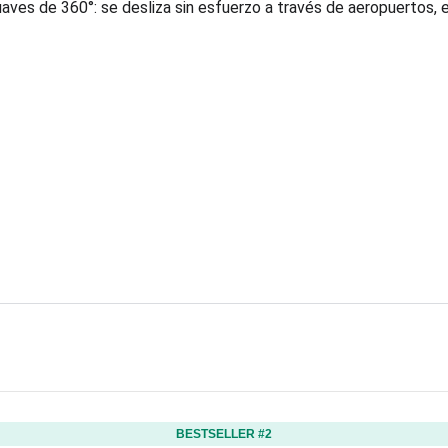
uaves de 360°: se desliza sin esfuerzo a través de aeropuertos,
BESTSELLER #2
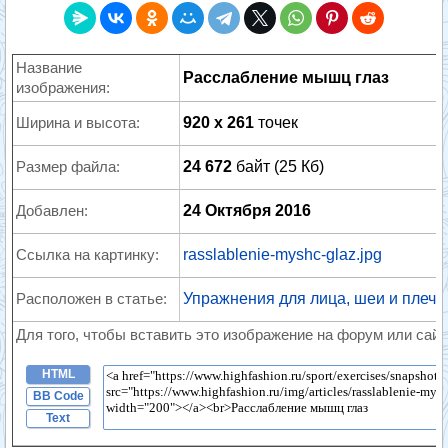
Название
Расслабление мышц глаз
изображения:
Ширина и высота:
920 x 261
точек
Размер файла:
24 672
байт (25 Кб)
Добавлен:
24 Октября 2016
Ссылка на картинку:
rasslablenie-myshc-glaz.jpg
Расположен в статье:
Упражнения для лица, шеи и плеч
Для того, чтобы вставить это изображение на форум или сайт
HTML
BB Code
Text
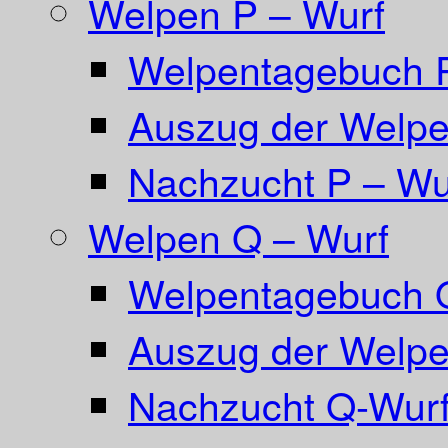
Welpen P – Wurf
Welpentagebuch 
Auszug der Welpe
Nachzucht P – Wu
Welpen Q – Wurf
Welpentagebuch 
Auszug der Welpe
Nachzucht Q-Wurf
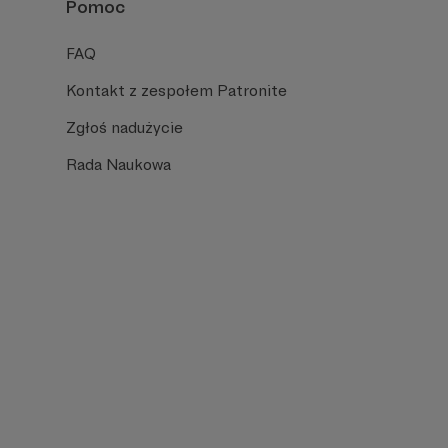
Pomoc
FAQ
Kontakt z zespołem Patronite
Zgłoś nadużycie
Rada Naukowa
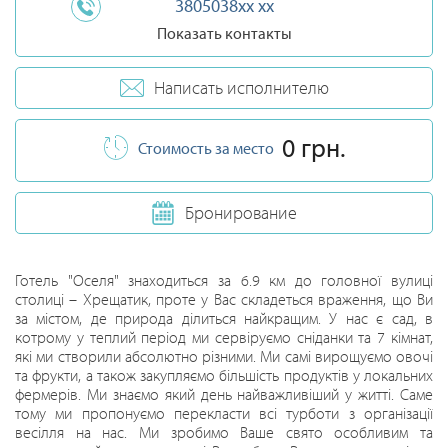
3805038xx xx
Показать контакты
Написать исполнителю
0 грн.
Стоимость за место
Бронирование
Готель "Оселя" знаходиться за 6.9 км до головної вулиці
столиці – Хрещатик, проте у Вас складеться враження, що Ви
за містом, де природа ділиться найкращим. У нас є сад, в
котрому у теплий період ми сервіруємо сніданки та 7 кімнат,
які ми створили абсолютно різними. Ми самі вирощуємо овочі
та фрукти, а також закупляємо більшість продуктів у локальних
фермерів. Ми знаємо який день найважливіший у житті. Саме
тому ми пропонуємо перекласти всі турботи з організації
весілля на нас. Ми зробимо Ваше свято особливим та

________________

WORK REQUIRED. Reproduce, word for word and line by line, all of the text in the data above. Leave the pictures out of your answer.

TASK RESULT.
uaves de 360°: se desliza sin esfuerzo a través de aeropuertos,
BESTSELLER #2
Название
Расслабление мышц глаз
изображения:
Ширина и высота:
920 x 261
точек
Размер файла:
24 672
байт (25 Кб)
Добавлен:
24 Октября 2016
Ссылка на картинку:
rasslablenie-myshc-glaz.jpg
Расположен в статье:
Упражнения для лица, шеи и плеч
Для того, чтобы вставить это изображение на форум или сайт
HTML
BB Code
Text
Welpen P – Wurf
Welpentagebuch 
Auszug der Welpe
Nachzucht P – Wu
Welpen Q – Wurf
Welpentagebuch 
Auszug der Welpe
Nachzucht Q-Wurf
Pomoc
FAQ
Kontakt z zespołem Patronite
Zgłoś nadużycie
Rada Naukowa
3805038xx xx
Показать контакты
Написать исполнителю
0 грн.
Стоимость за место
Бронирование
Готель "Оселя" знаходиться за 6.9 км до головної вулиці
столиці – Хрещатик, проте у Вас складеться враження, що Ви
за містом, де природа ділиться найкращим. У нас є сад, в
котрому у теплий період ми сервіруємо сніданки та 7 кімнат,
які ми створили абсолютно різними. Ми самі вирощуємо овочі
та фрукти, а також закупляємо більшість продуктів у локальних
фермерів. Ми знаємо який день найважливіший у житті. Саме
тому ми пропонуємо перекласти всі турботи з організації
весілля на нас. Ми зробимо Ваше свято особливим та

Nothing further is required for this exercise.